Levantáronse todos a observar el campo enemigo; la serrana lanzó una exclamación de terror y Garcés púsose a dar gritos desde una tronera, injuriando a Francia con los más atroces terminachos baturros. El perrillo, recorriendo la cortina de un extremo a otro, ladraba con exaltada furia.
—Manuela, echemos otra jota al son de esta música, y, ¡viva la Pilarica! —exclamó Pirli, saltando como un insensato.
Impulsada por la curiosidad, alzábase Manuela lentamente, alargando el cuello para mirar al campo por encima de la muralla. Luego, al extender los ojos por la llanura, parecía disiparse poco a poco el miedo en su espíritu pusilánime, y al fin la vimos observando la línea enemiga con cierta serenidad y hasta con un poco de complacencia.
—Uno, dos, tres cañones —dijo, contando las bocas de fuego que a lo lejos se divisaban.
—Vamos, chiquíos, no tengáis miedo. Eso no es nada para vosotros.

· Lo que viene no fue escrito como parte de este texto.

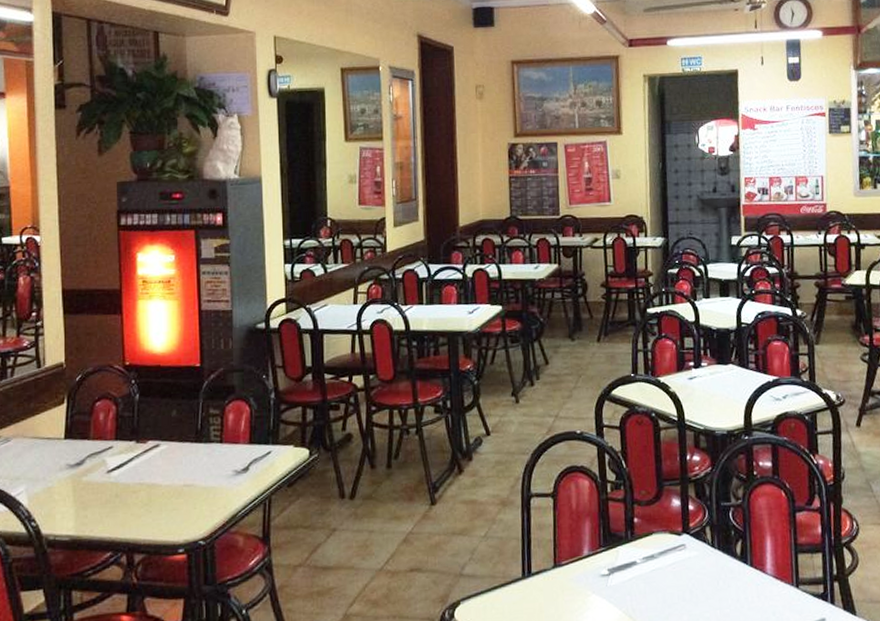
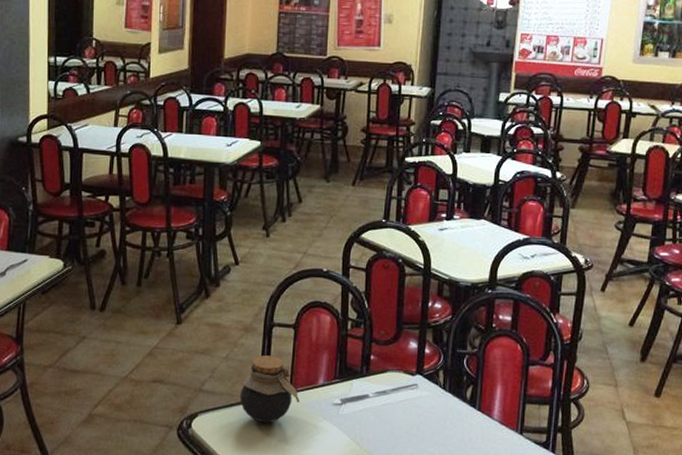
jar: none [502,529,566,605] -> present [239,355,300,423]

Oímos hacia San José estrépito de fusilería, y en nuestro Reducto el tambor mandó tomar las armas. Del fuerte cercano había salido una pequeña columna que se tiroteaba de lejos con los trabajadores franceses. Algunos de éstos parecían próximos a ponerse al alcance de nuestros fuegos. Corrimos todos a las aspilleras, dispuestos a enviarles un poco de pedrisco, y sin esperar la orden del jefe, algunos dispararon sus fusiles con gran algazara. En tanto, Manuela temblaba, dando diente con diente, desfigurado el rostro por amarillez repentina; pero una curiosidad irresistible la retenía en la muralla.
—Manuela —le dijo Agustín—. ¿No te vas? ¿No te causa temor esto que estás mirando?

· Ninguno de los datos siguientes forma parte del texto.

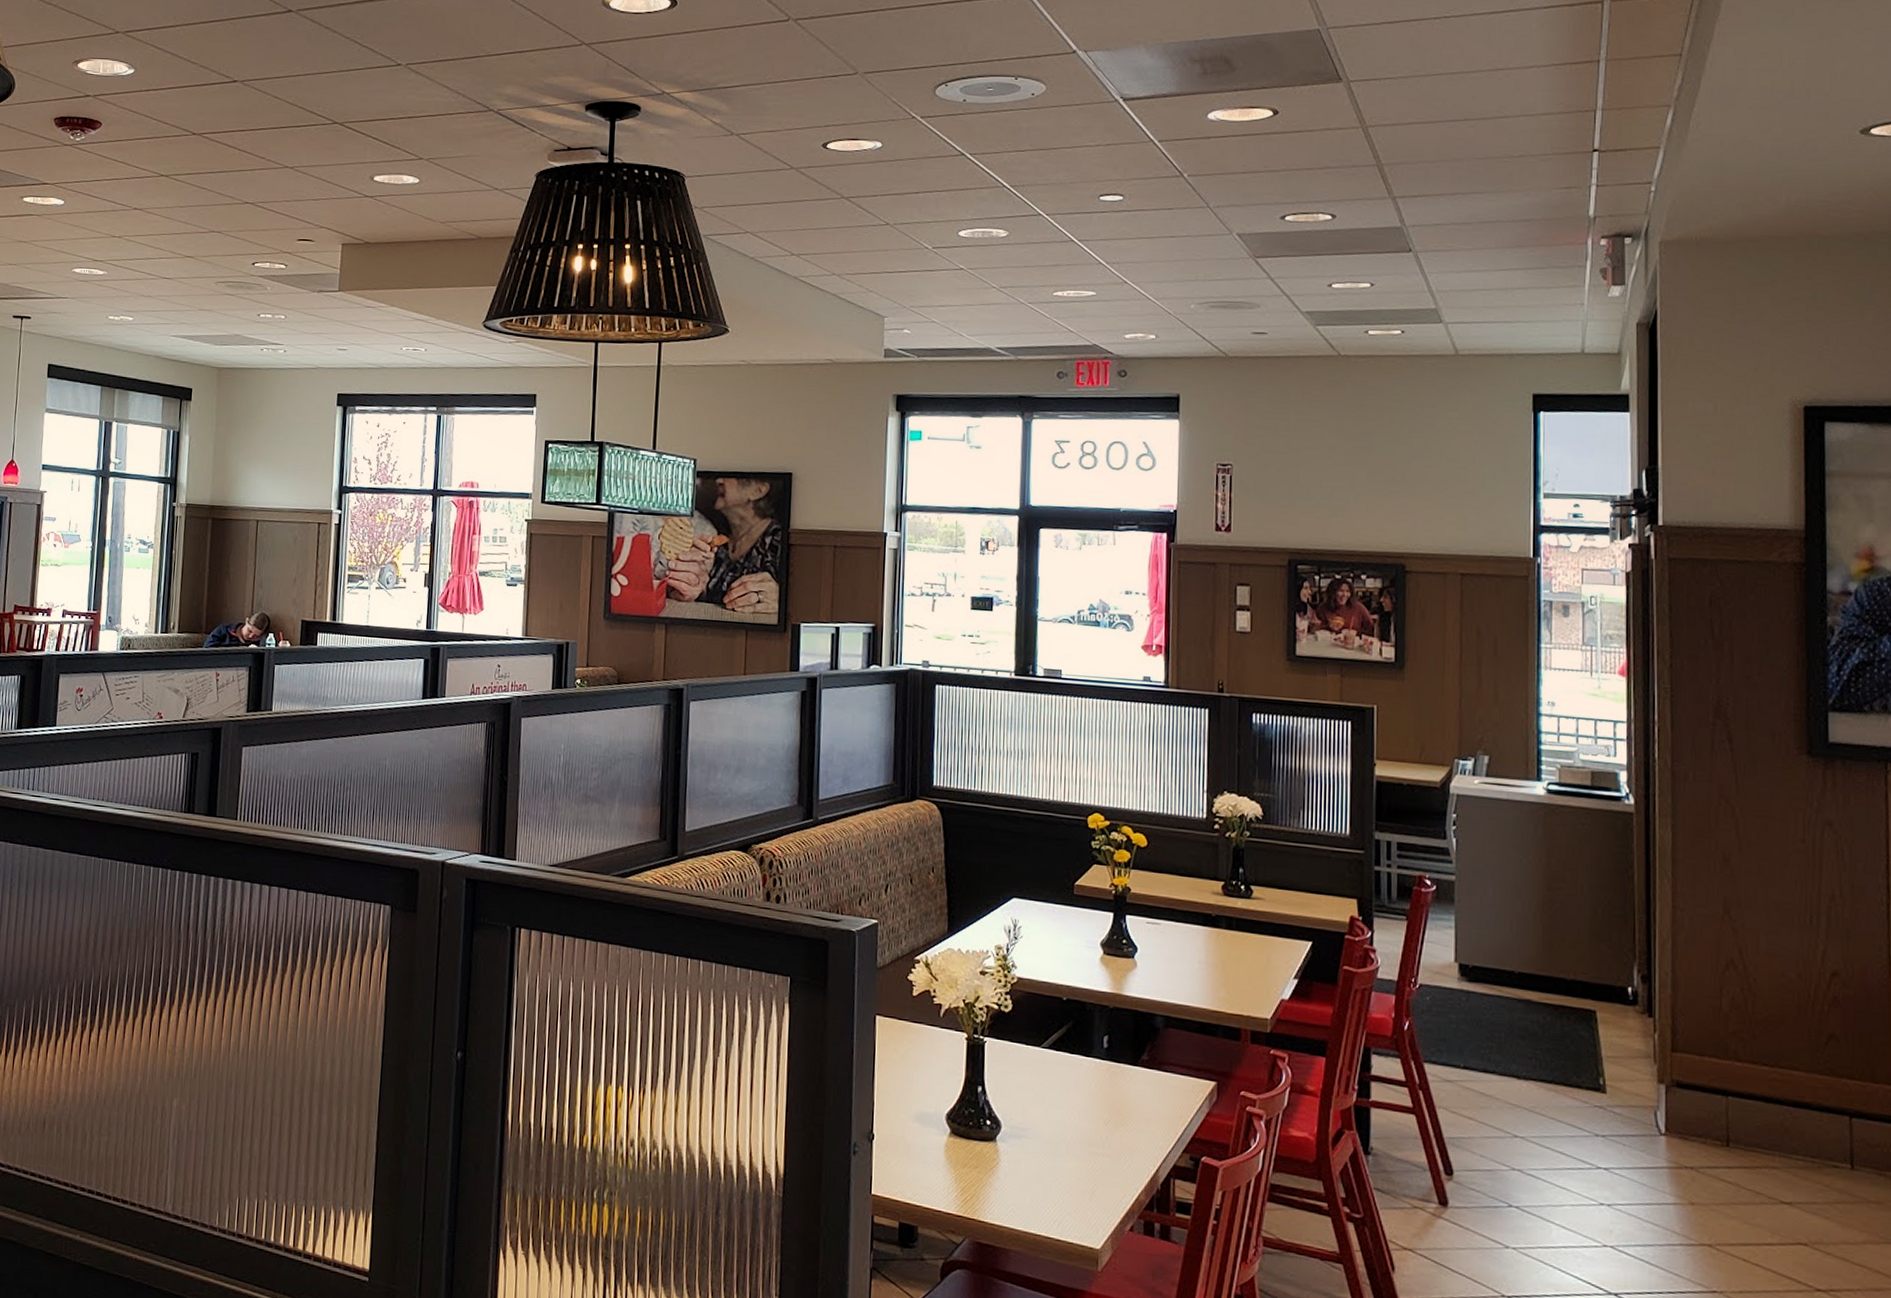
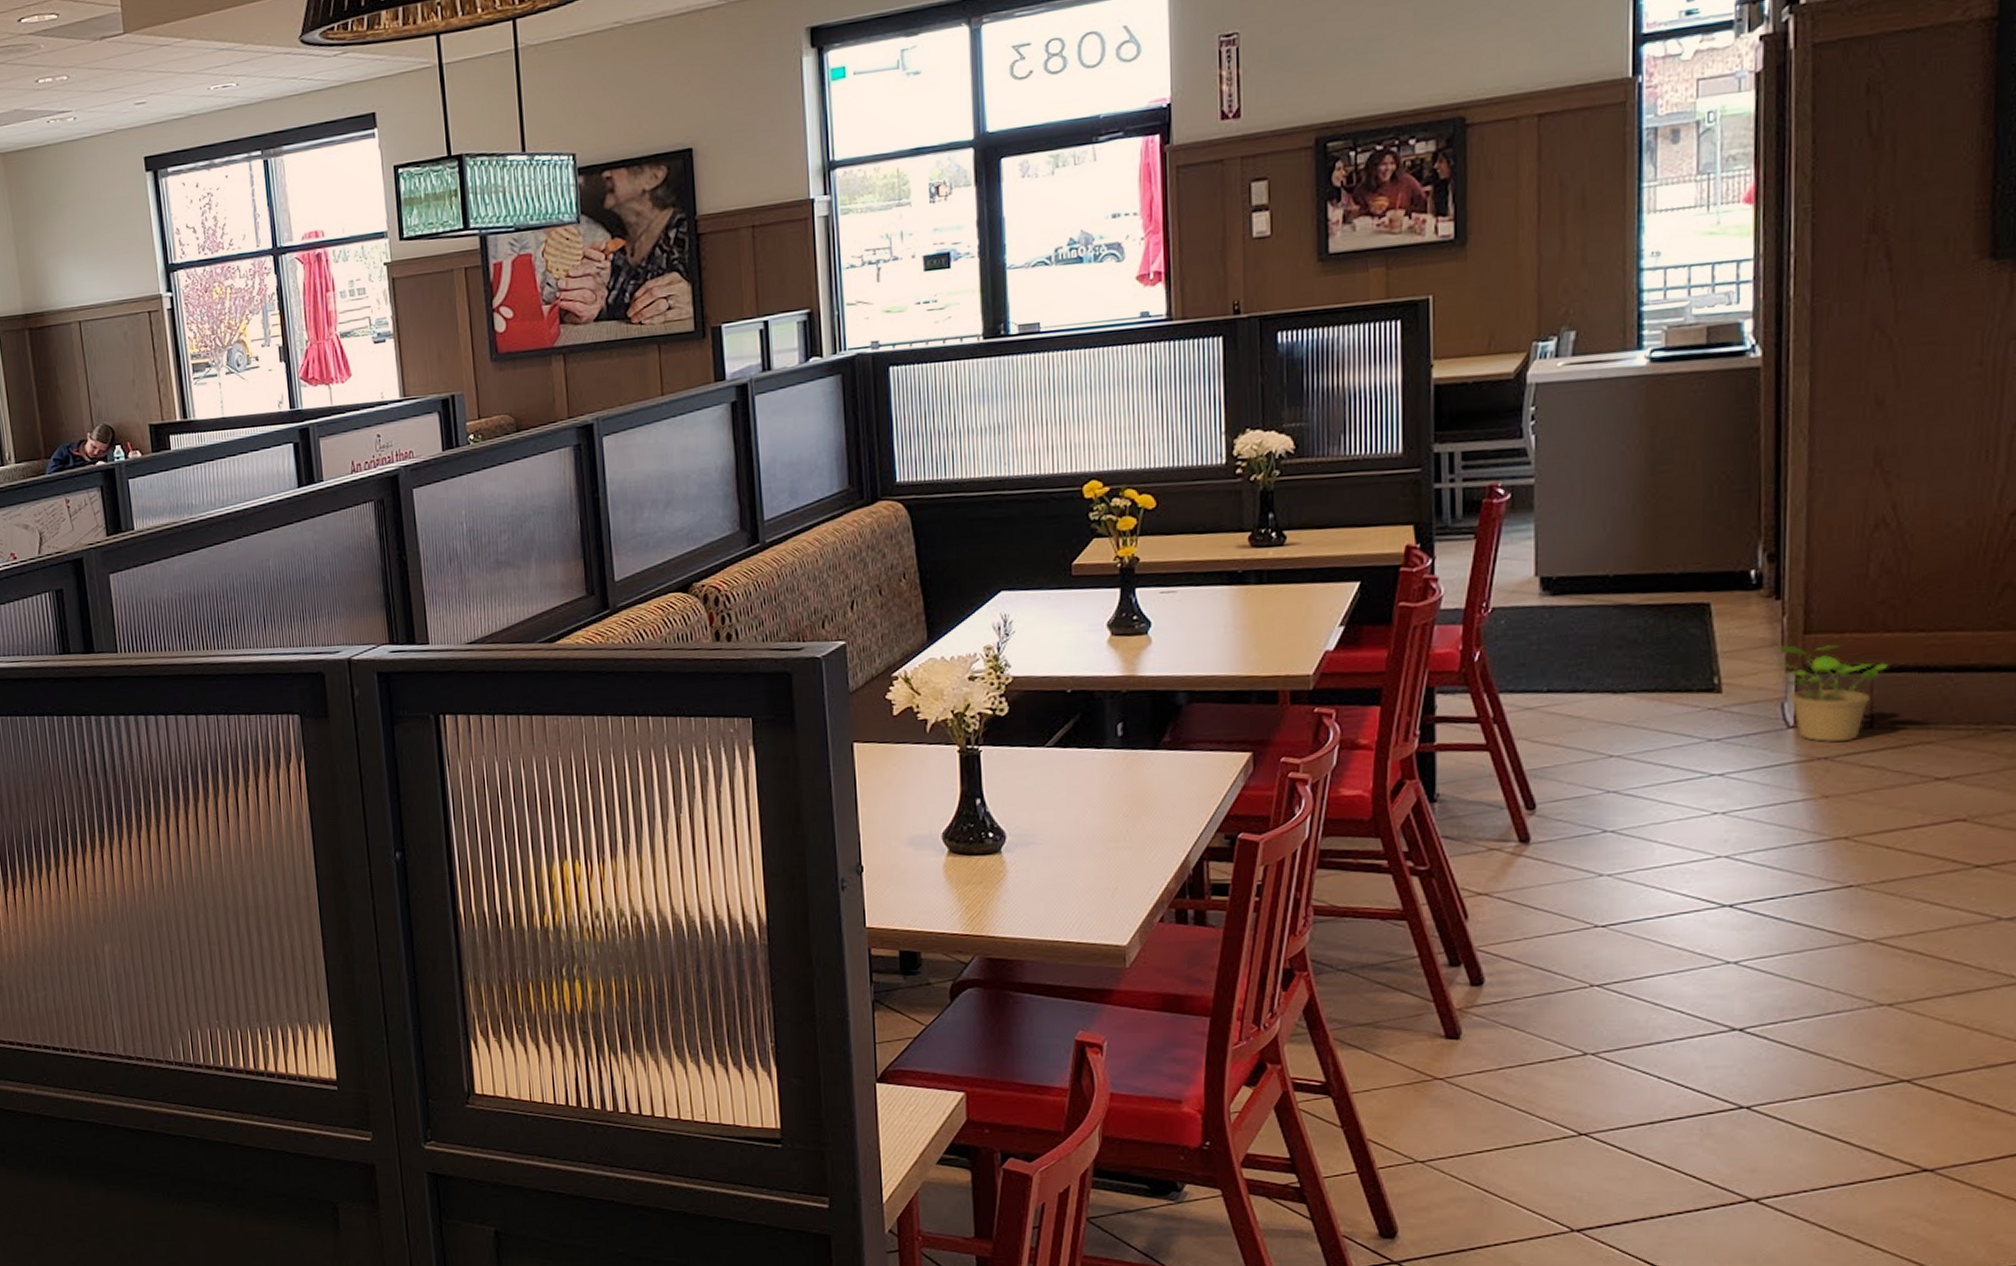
potted plant: none [1646,1058,1739,1155] -> present [1771,645,1888,743]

La serrana, con la atención fija en aquel espectáculo, asombrada, trémula, los labios blancos y el pecho palpitante, ni se movía ni hablaba.
—Manuelilla —gritó Pirli, corriendo hacia ella—, toma mi fusil y dispáralo.
Contra lo que esperábamos, la moza no hizo movimiento alguno de terror.
—Tómalo, maña —añadió Pirli, haciéndole tomar el arma—, pon el dedo aquí, apunta afuera y tira. ¡Viva la segunda artillera Manuela Sancho y la Virgen del Pilar!
La serrana tomó el arma. A juzgar por su actitud y el estupor inmenso revelado en su mirar, creyérase que ella misma no se daba cuenta de su acción. Pero alzando el fusil con mano temblorosa, apuntó hacia el campo, tiró del gatillo e hizo fuego.
Mil gritos y ardientes aplausos acogieron este disparo, y la moza soltó el arma. Estaba radiante de satisfacción y el júbilo encendió de nuevo sus mejillas.
—¿Ves?, ya has perdido el miedo —dijo el Mínimo—. Si a estas cosas no hay más que tomarlas el gusto.
—¡Venga otro fusil! —gritó la serrana—, que quiero tirar otra vez.
Pero los franceses se habían retirado y no había ocasión de repetir la proeza. Volvimos al ruedo para seguir comiendo. El fraile, llamando a su perrillo, le decía:
—Basta, hijo, no ladres tanto ni lo tomes tan a pecho que vas a quedarte ronco. Guarda ese arrojo para mañana; por hoy no hay en qué emplearlo, pues si no me engaño van a toda prisa a guarecerse detrás de sus parapetos.
Un rato después, sonó de nuevo la guitarra y comenzaron los dulces vaivenes de la jota, con Manuela Sancho y el gran Pirli en primera línea.